* **Task to carry out**
Take each line from the entries that holds "lines" and copy it out.

* **Provided material**
+++
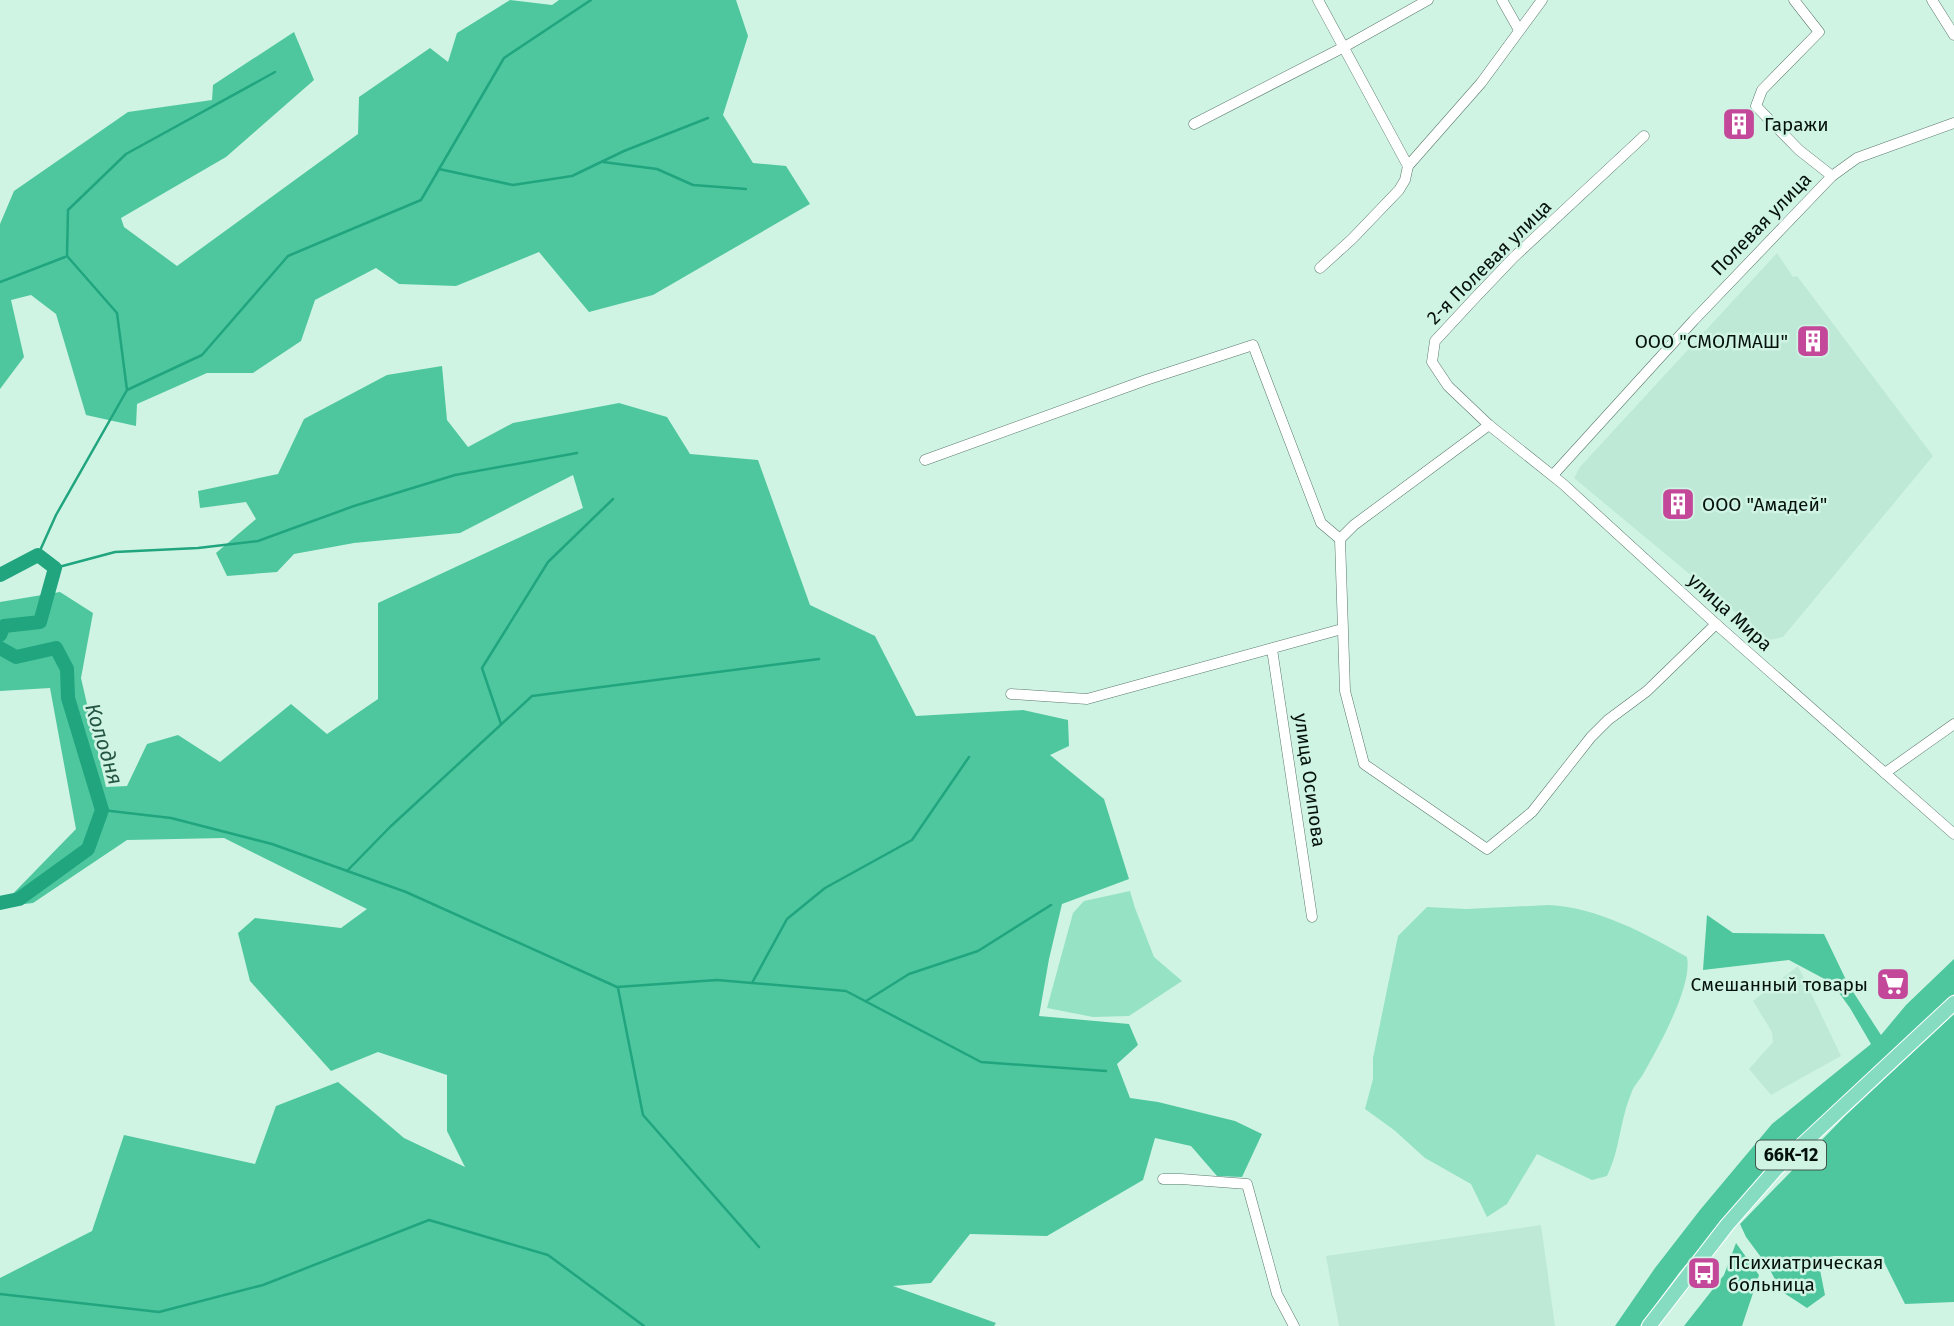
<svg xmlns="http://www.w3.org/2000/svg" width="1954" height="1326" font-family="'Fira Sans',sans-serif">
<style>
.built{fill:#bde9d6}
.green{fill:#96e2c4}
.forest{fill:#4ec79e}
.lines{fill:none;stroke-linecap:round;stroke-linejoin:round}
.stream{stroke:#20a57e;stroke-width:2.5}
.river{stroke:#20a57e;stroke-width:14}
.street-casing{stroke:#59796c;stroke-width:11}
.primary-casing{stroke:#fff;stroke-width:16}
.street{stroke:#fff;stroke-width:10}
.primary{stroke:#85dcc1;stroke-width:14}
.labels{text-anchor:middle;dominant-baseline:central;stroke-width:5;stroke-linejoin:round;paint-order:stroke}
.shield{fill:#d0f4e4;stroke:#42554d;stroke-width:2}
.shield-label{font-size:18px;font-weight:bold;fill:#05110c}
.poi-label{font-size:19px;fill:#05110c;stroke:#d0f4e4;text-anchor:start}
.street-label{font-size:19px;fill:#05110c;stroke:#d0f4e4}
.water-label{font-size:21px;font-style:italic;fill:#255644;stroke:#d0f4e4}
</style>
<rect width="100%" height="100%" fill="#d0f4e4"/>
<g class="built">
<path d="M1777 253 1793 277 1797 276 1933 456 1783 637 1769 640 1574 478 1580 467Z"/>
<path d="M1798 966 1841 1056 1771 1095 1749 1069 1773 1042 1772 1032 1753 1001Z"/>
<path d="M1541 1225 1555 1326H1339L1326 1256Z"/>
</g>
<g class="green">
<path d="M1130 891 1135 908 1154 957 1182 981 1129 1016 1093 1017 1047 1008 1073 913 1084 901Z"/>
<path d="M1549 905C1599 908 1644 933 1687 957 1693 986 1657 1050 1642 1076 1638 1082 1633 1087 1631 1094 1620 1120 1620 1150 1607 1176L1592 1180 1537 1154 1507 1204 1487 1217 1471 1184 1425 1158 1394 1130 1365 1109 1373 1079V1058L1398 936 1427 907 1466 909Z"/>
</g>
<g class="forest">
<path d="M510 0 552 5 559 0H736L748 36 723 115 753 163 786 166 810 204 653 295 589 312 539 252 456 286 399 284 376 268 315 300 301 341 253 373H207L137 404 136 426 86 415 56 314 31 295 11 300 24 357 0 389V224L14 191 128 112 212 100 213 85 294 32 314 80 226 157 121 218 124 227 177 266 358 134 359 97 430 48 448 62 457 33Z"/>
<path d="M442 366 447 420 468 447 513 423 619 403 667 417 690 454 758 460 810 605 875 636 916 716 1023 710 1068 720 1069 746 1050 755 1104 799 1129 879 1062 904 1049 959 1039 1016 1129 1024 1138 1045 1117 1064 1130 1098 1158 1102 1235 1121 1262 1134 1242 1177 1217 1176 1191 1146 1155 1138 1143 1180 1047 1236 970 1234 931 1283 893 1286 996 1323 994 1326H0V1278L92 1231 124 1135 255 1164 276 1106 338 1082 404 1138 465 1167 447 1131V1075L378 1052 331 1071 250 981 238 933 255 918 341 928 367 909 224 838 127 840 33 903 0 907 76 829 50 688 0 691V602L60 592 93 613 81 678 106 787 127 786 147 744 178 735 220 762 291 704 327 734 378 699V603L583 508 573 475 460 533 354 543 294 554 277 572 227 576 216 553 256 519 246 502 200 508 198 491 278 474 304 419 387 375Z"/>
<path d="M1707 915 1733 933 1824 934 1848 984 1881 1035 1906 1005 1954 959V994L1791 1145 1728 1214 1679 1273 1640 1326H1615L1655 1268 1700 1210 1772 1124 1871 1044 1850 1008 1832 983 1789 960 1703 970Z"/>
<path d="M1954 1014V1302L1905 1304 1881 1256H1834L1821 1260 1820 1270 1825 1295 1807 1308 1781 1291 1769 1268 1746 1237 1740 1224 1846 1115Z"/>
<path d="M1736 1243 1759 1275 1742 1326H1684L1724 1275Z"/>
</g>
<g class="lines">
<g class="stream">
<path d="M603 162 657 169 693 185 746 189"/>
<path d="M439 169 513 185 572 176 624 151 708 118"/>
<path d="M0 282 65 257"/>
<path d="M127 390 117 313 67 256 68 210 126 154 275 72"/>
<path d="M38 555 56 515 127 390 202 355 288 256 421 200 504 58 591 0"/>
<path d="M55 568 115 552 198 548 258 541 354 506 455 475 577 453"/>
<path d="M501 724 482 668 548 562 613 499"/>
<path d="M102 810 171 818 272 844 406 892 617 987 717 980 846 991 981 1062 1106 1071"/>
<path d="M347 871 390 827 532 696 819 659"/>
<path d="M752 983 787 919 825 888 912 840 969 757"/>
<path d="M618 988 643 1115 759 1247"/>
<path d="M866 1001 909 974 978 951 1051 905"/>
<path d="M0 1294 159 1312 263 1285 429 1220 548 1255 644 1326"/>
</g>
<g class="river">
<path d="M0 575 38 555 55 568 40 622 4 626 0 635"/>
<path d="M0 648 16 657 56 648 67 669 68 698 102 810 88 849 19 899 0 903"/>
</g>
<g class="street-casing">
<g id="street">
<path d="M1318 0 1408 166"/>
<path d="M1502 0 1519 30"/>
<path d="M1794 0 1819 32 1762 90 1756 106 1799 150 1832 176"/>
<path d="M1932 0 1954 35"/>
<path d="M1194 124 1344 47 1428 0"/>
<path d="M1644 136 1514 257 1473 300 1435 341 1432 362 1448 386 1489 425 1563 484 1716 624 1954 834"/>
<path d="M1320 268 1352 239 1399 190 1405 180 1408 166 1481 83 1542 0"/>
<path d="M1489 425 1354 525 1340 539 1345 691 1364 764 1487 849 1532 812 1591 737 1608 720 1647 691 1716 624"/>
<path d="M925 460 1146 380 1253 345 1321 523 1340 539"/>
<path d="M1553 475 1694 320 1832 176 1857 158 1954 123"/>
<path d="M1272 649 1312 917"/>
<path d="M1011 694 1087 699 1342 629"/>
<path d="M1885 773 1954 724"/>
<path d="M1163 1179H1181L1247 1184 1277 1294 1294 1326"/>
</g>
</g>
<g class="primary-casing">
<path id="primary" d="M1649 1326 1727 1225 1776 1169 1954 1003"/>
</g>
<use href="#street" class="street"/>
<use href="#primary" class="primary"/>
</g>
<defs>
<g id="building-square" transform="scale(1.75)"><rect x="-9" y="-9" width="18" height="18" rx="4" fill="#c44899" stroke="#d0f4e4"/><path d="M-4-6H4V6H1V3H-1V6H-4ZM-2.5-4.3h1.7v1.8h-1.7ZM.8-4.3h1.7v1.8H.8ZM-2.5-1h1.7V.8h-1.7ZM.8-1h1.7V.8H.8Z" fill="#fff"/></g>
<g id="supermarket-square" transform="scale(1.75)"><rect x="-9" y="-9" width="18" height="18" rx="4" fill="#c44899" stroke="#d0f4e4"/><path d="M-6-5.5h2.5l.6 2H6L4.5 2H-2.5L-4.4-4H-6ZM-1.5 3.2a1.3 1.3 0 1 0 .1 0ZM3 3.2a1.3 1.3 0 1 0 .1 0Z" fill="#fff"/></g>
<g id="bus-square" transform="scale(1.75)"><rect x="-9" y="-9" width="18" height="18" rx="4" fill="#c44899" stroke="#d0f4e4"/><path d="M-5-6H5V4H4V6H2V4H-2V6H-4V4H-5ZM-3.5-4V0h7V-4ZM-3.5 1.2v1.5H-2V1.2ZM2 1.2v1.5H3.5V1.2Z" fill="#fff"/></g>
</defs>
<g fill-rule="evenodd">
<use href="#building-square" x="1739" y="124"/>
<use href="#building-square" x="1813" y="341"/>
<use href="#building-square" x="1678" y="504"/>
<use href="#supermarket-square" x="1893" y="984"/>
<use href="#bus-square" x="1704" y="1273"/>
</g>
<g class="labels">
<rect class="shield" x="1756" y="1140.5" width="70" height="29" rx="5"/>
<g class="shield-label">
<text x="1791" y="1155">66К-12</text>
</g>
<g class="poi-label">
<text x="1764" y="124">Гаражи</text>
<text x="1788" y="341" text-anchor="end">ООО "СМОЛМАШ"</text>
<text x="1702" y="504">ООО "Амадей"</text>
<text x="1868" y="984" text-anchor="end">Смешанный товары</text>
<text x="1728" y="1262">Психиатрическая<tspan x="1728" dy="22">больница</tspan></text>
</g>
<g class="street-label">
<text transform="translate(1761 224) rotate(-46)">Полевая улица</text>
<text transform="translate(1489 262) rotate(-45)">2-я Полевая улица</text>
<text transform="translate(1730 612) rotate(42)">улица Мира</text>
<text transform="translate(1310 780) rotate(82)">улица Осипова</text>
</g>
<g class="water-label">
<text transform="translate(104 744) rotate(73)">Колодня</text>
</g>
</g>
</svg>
+++
* **Problem solution**
.lines{fill:none;stroke-linecap:round;stroke-linejoin:round}
<g class="lines">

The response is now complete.